Entscheidungsstichwort (Thema)
Revisionsnichtzulassungsbeschwerde. Revisionsgrund der grundsätzlichen Bedeutung der Rechtssache. Anforderungen an die Darlegung der Klärungsbedürftigkeit. Rentenversicherungspflicht eines Selbststständigen
Orientierungssatz
Zur Darlegung der Klärungsbedürftigkeit der Rechtsfragen, ob in der bloßen Nichterfüllung einer gesetzlichen Beitragszahlungspflicht ein Antrag auf Befreiung von der Versicherungspflicht gesehen werden kann, ob die Behörde eine Hinweispflicht trifft, wenn über Jahre auf einen bestehenden "Versicherungsvertrag" durch den Versicherten nicht gezahlt wird und wenn ja, ob infolge eines Verstoßes gegen derartige Pflichten ein sozialrechtlicher Herstellungsanspruch des Versicherten anzunehmen ist und welche konkreten Tatsachen bei der Anwendung von § 231 Abs 6 S 1 SGB 6 eine Kenntnis der Versicherungspflicht verursachen, insbesondere, ob ein Bescheid der Rentenversicherung über die Nachforderung von Beiträgen bei dem Versicherten die Kenntnis von der Versicherungspflicht bewirkt, wenn dieser Bescheid zum Stichtag 31.12.1998 noch nicht "rechtskräftig" ist.
Normenkette
SGB 6 § 229a Abs. 1; SGB 6 § 231 Abs. 6 S. 1; SGG § 160 Abs. 2 Nr. 1, § 160a Abs. 2 S. 3
Verfahrensgang
Gründe
Die Beteiligten streiten in der Hauptsache über die Rentenversicherungspflicht des Klägers als Selbstständiger.
Die Beschwerde des Klägers gegen die Nichtzulassung der Revision im Urteil des Thüringer Landessozialgerichts (LSG) vom 25. August 2005 ist in entsprechender Anwendung von § 169 Satz 2 und 3 Sozialgerichtsgesetz (SGG) als unzulässig zu verwerfen. Der Kläger hat in der Begründung des Rechtsmittels entgegen § 160a Abs 2 Satz 3 SGG keinen Zulassungsgrund hinreichend dargelegt oder bezeichnet.

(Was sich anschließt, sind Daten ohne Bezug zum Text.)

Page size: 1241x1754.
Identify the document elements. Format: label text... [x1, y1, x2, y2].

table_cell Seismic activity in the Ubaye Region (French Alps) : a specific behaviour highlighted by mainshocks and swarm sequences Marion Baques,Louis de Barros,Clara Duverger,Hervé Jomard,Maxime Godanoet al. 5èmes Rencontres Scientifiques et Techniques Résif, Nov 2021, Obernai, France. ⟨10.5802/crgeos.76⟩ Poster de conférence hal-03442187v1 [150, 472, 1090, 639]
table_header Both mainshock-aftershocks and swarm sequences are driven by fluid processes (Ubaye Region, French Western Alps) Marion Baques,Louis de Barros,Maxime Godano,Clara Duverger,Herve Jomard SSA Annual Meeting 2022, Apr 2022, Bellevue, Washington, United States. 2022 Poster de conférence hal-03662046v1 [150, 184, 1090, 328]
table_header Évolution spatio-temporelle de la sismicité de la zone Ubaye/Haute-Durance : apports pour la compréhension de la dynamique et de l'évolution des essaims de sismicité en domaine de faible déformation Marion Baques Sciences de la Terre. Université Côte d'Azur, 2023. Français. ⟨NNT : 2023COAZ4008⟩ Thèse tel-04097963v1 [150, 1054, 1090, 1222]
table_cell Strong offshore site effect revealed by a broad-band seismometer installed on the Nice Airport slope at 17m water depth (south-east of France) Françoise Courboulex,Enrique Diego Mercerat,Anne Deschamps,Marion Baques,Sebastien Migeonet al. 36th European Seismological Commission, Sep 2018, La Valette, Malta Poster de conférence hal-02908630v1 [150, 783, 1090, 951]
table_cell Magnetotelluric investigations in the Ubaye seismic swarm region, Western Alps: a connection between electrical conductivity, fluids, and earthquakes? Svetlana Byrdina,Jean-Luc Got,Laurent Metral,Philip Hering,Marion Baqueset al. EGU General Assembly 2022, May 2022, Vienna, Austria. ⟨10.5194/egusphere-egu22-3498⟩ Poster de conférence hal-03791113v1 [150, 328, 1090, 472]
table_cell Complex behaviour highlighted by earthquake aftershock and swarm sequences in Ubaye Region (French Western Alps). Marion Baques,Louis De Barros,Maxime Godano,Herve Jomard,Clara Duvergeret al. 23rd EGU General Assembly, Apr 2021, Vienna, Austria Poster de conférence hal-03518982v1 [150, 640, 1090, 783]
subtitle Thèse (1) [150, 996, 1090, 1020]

Das Bundessozialgericht (BSG) darf gemäß § 160 Abs 2 SGG die Revision gegen eine Entscheidung des LSG nur dann zulassen, wenn
- die Rechtssache grundsätzliche Bedeutung hat oder
- das angefochtene Urteil von der höchstrichterlichen Rechtsprechung abweicht oder
- bestimmte Verfahrensmängel geltend gemacht werden.

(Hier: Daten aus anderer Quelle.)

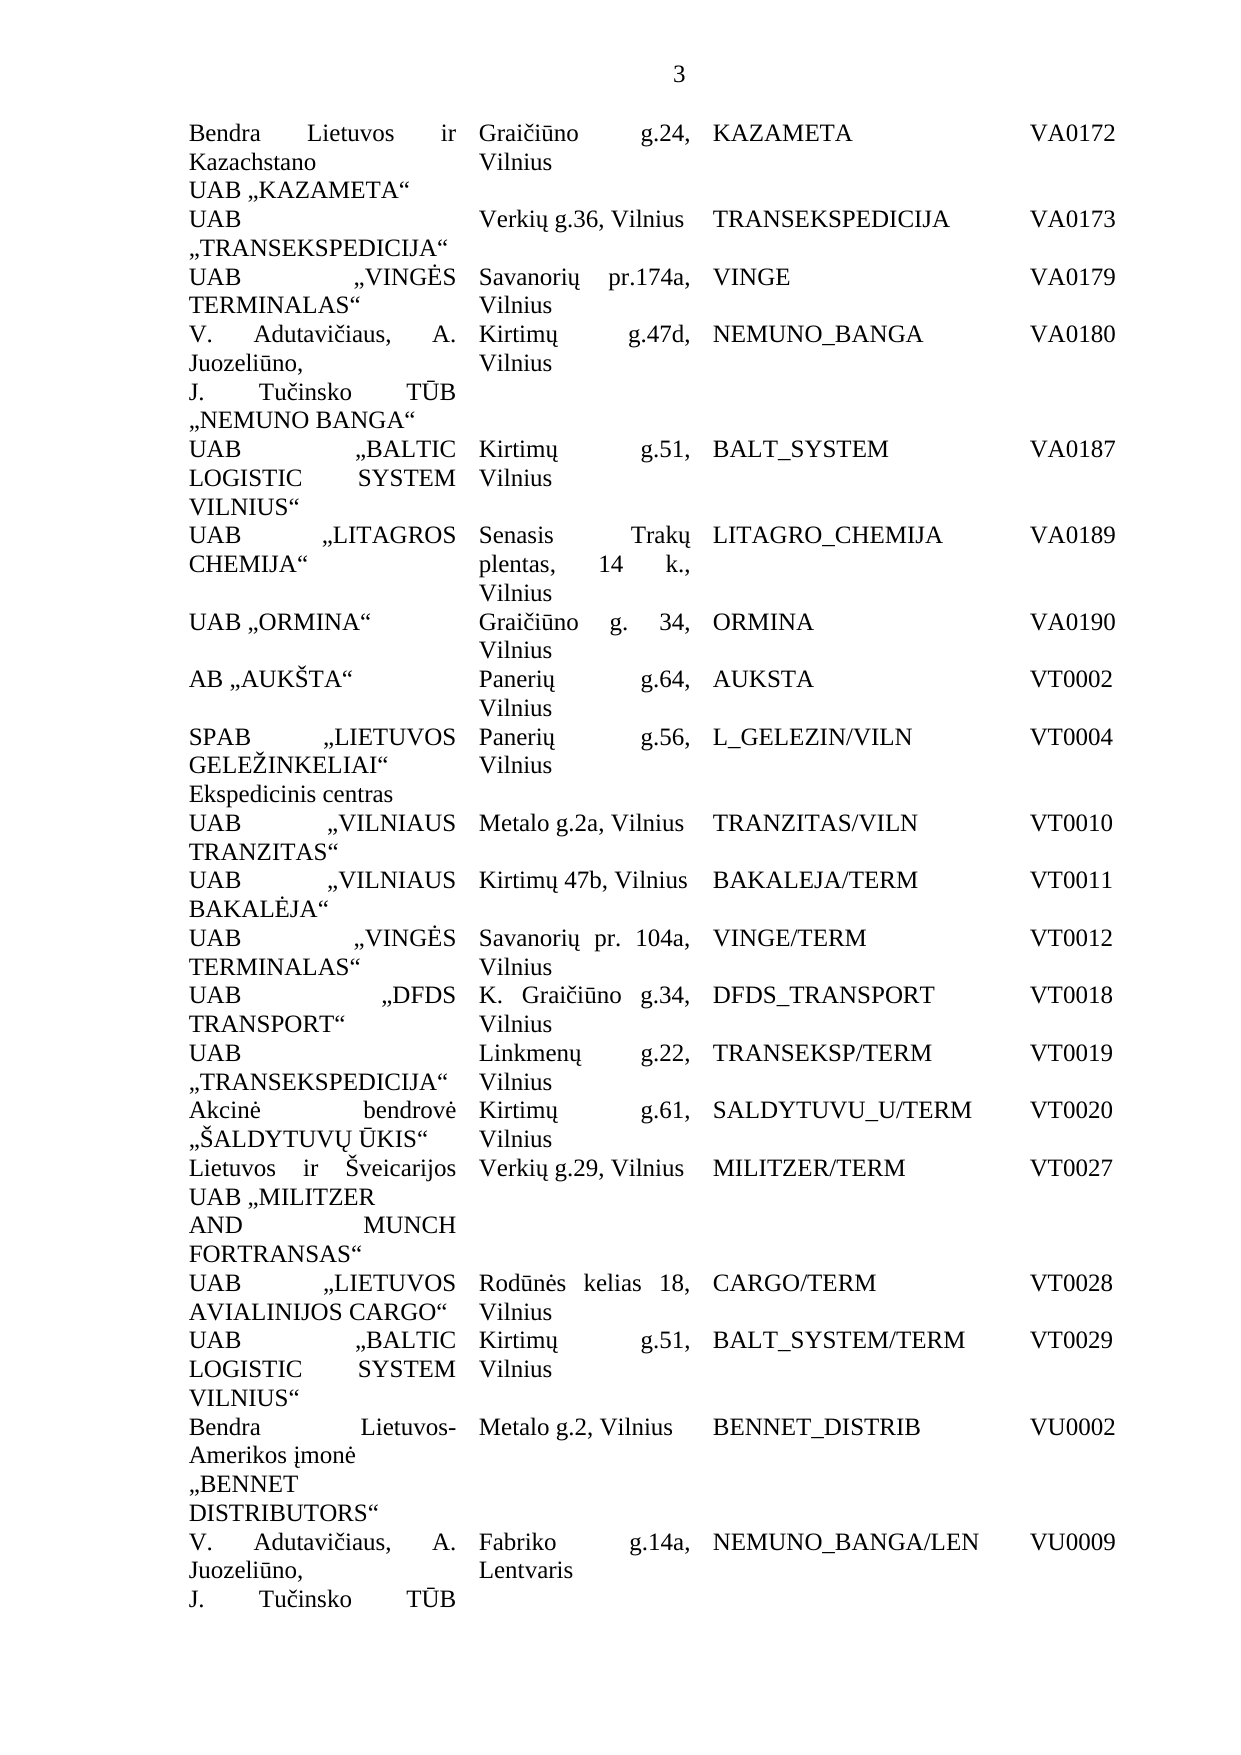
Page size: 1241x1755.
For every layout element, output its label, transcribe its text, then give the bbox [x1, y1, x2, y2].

Dagegen ist die behauptete inhaltliche Unrichtigkeit einer Entscheidung auch dann von vorne herein kein Revisionszulassungsgrund, wenn der Beschwerdeführer seine diesbezüglichen Argumente teilweise mehrfach wiederholt und über Seiten hinweg ausbreitet.

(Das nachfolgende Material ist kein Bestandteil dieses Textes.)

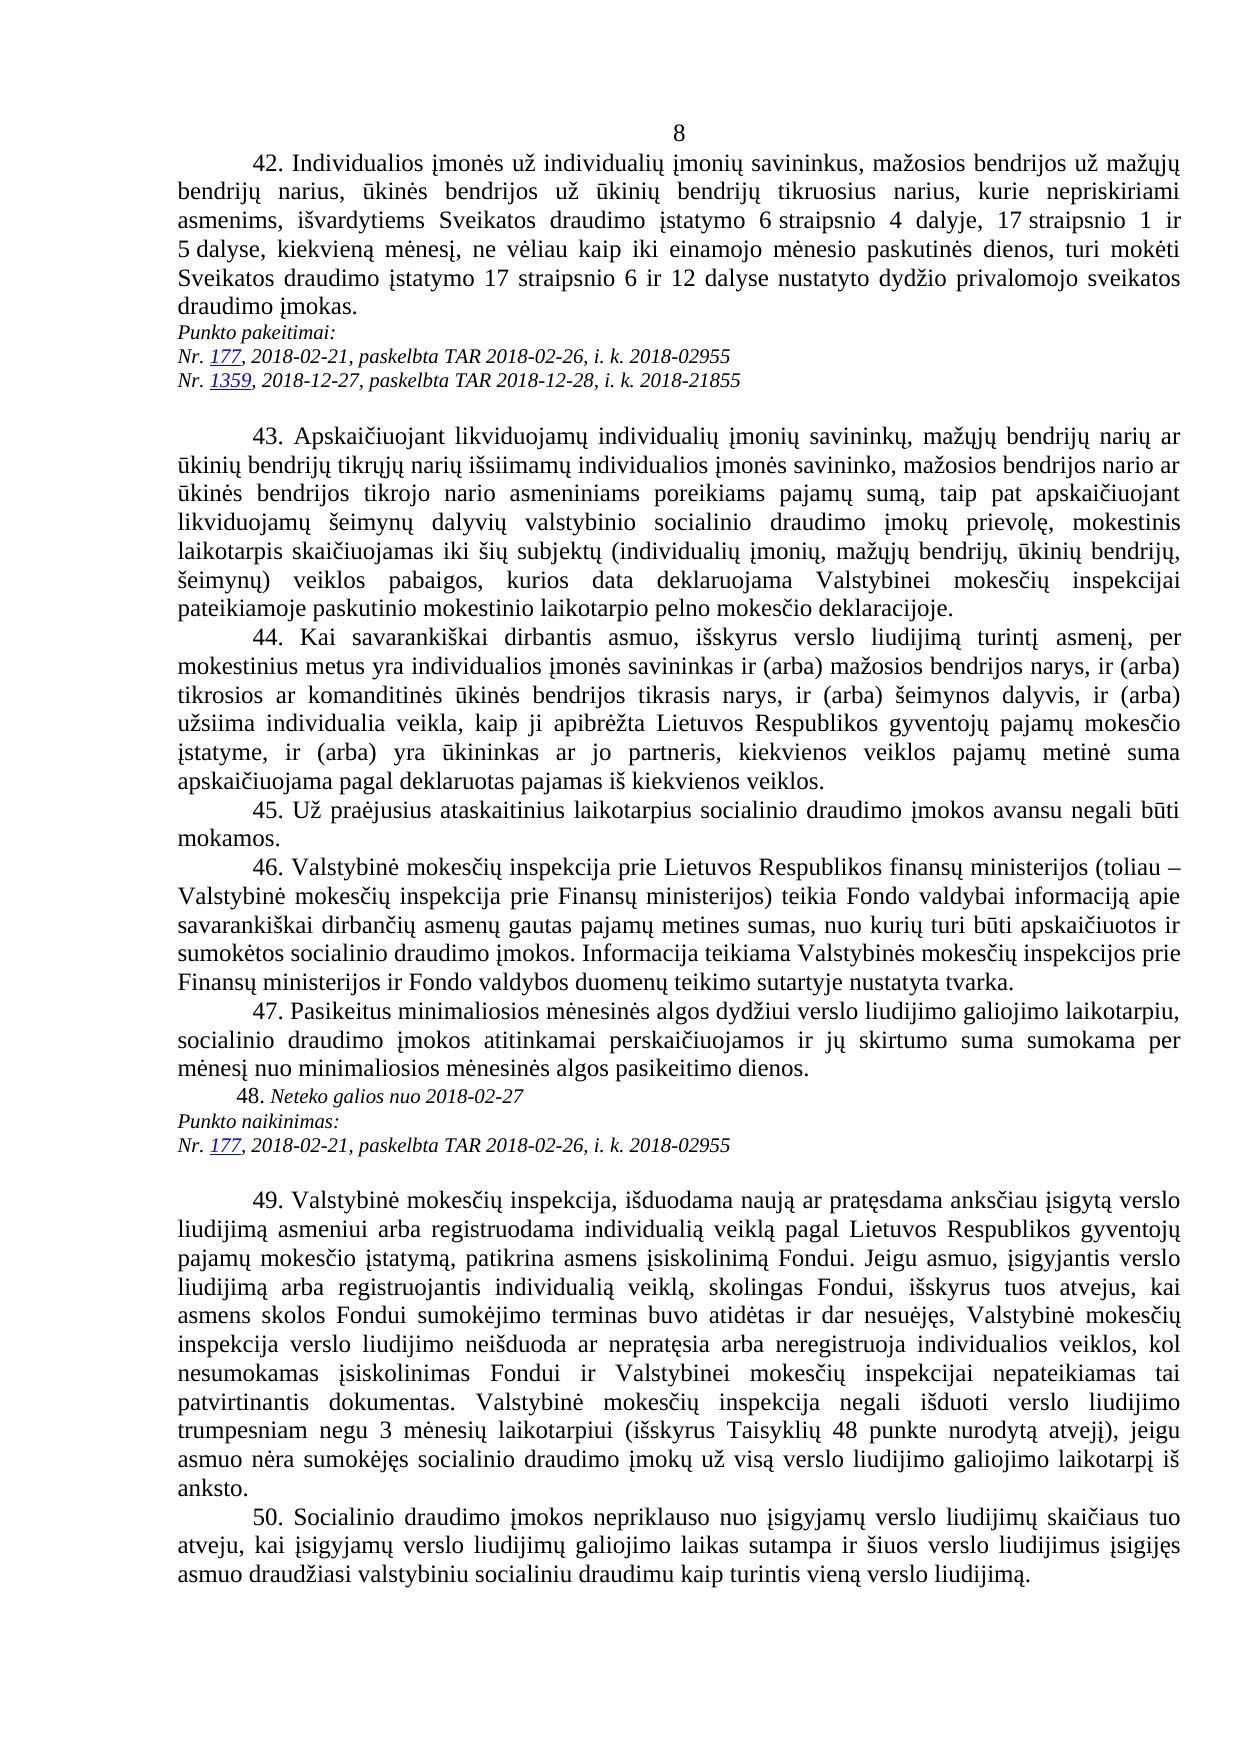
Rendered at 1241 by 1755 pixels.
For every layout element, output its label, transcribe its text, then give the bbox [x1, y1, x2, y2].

Der Kläger beruft sich allein auf den Zulassungsgrund der grundsätzlichen Bedeutung. Die Beschwerdebegründung muss hierzu ausführen, welche Rechtsfrage sich ernsthaft stellt, deren Klärung über den zu entscheidenden Einzelfall hinaus aus Gründen der Rechtseinheit oder Rechtsfortbildung im allgemeinen Interesse erforderlich (Klärungsbedürftigkeit) und deren Klärung durch das Revisionsgericht zu erwarten (Klärungsfähigkeit) ist (BSG SozR 1500 § 160a Nr 60 und 65; BSG SozR 3-1500 § 160a Nr 16 mwN - stRspr; BVerwG NJW 1999, 304; vgl auch: BVerfG SozR 3-1500 § 160a Nr 7). Die Beschwerdebegründung hat deshalb auszuführen, inwiefern die Rechtsfrage nach dem Stand der Rechtsprechung und Lehre nicht ohne weiteres zu beantworten ist und den Schritt darzustellen, den das Revisionsgericht zur Klärung der Rechtslage im Allgemeininteresse vornehmen soll (BSG SozR 1500 § 160a Nr 31). Diesen Anforderungen genügt die Beschwerdebegründung nicht.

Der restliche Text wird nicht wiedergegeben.